1. Reputation attack → Exposure

2. Blackmail trap → Lucas

3. Direct elimination → Vampires

"Escalation," I said, tapping the marker against the board. "Three phases, each more severe than the last."

"Phase one failed because I issued a public clarification."

"Phase two failed because I arrived in time."

"So..." I heavily underlined the third point. "Direct action."

Evan stepped beside me, studying the whiteboard.

"This person's plan is meticulous," he observed. "Every step has a contingency."

"Not just meticulous," I said, adding new questions to the board. "This person..."

Knows Layla's past.

Knows she's my mate.

Knows about Kai's existence.

"That's why they keep escalating," I said, drawing arrows to connect these points. "From public opinion to physical threats."

"Because they know..." I wrote the final line:

I won't let Layla be harmed.

I stared at the board for several seconds, then turned to Evan. "Anyone who knows all this information must be in the pack's inner circle."

"The Elder Council?" Evan asked tentatively.

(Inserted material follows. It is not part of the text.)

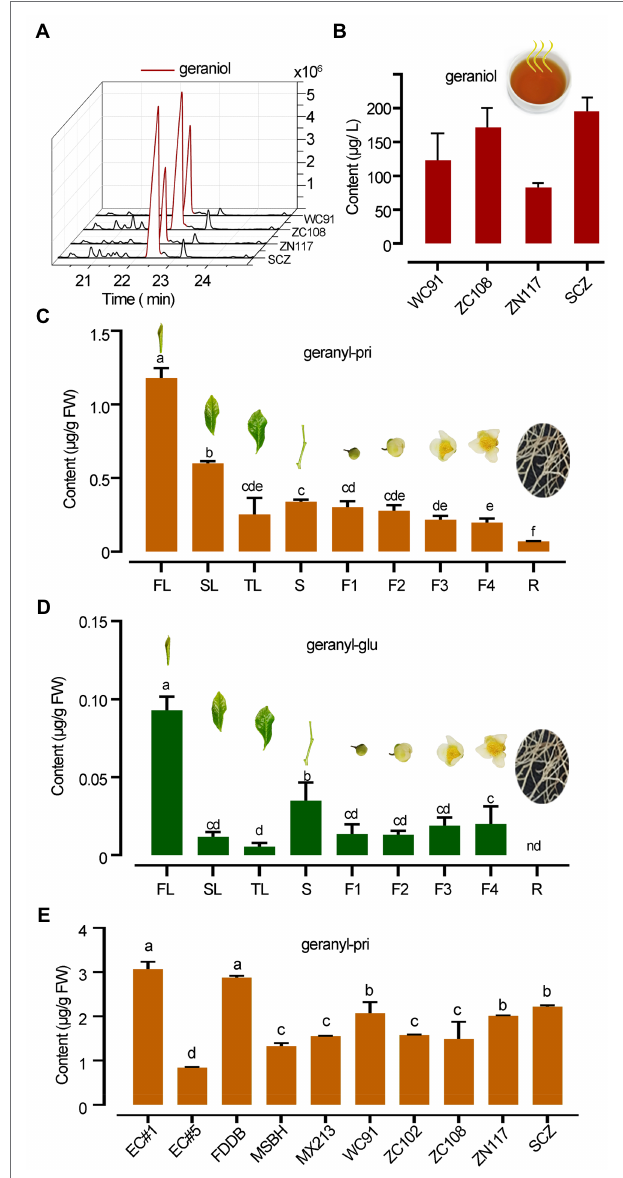
FIGURE 2 | Distinct abundance difference in geraniol and its glycosides in tea. (A,B) GC chromatography and quantitative column presentation of geraniol SPME collected in tea infusion headspace of different teas. (C,D) The abundances of geranyl primeveroside (geranyl-pri) and geranyl glucoside (geranyl-glu) in different organs of “SCZ” tea plants. FL, SL, and TL, first, second and third leaves; S, tender shoot stem; F1–F4, flowers at different developmental stages; R, tender roots. (E) Quantification of geranyl primeveroside in different tea cultivars. Columns with different letters had significant differences in the abundances of the same compound ( p < 0.05) using the statistical method described in text. EC1, “Echa NO.1”; EC5, Qualitative analysis identified geraniol from the infusion of black teas, geranyl glucoside and primeveroside in freshly excised tea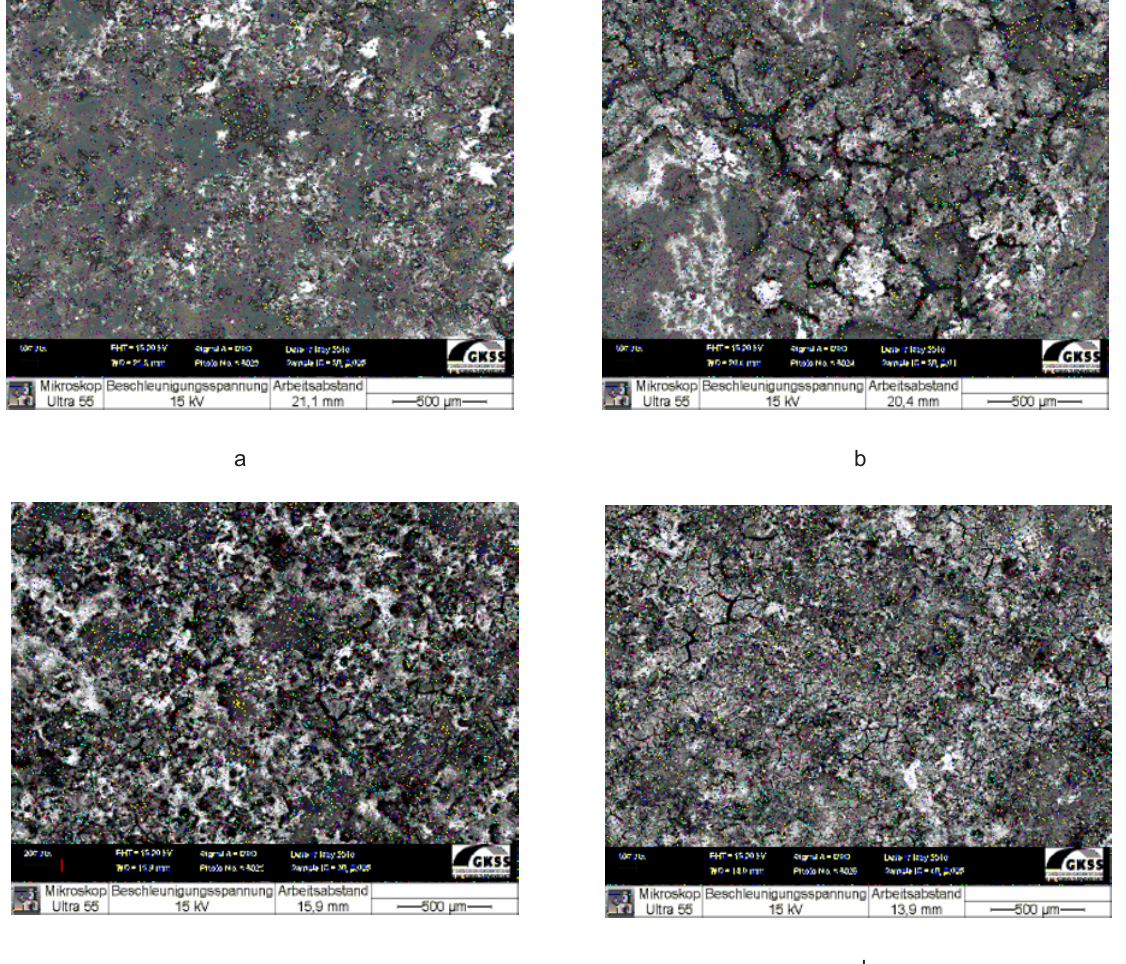
Figure 2. SEM micrographs of magnesium disk surface after cementation in 0.005 M (a, c, d) and 0.01 M [Ag(S temperatures were: 20 o C (a, b), 30 o C (c) and 40 o C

"Possibly," I said. "But that's not enough."

I wrote a new line on the board:

Who wants Layla gone the most?

Who stands to lose because of Layla's existence?

Evan's eyes widened. "Miss Victoria."

I looked at Victoria's name in the center of the board. Lucas's handler—just a single V.

I thought of the footprints I'd discovered in the forest last night. A she-wolf, around five feet five, with agile speed and counter-surveillance skills. I exhaled slowly...

"Victoria's family worked for German security services, didn't they?"

Evan froze for a second, quickly pulling up files on his tablet, but my phone suddenly rang.

An urgent report from the private investigator. I'd definitely suspected Victoria's involvement in the exposure targeting Layla. Besides assigning Evan to technical tracking, I'd specifically hired a PI to monitor her movements.

I opened the message and saw a photograph—

Victoria's study. A diary lay open on the desk. The photo was crystal clear—I could read every word.

"Layla Gray destroyed everything I had. Once she's ruined, Kayden will come back to me..."

I enlarged the image and saw the date—right after she'd first spotted Layla at that coffee shop.

I scrolled down to the next page.

"The plan has begun. The exposure is out there. Watching those comments, watching everyone attack her—I should be happy. But it's not enough. That Lucas fellow can be useful."

My fingers tightened around the phone. Rage ignited inside me. It really was her... Victoria. She orchestrated all of this. She hated Layla for taking her place as Luna. She wanted to eliminate both Layla and Kai!

I immediately called Layla.

"Kayden?" Concern colored her voice.

"I've found something," I said quickly. "About Victoria. She was behind your exposure and the Lucas incident. I have direct evidence. Lucas's contact was V, and she documented everything clearly in her diary."

"Kayden." Layla interrupted, that familiar analytical tone in her voice. "A diary? Such blatant evidence? Doesn't this seem too convenient?"

I froze, following her reasoning, stepping back to reconsider. "What do you mean?"

"Think about it," Layla said. "Yesterday, that shadow appears in the forest, and today the diary is conveniently discovered."

"Every piece of evidence points directly to Victoria."

"This..." she paused, "feels deliberately planted for us to find."

I stared at the leads on the whiteboard.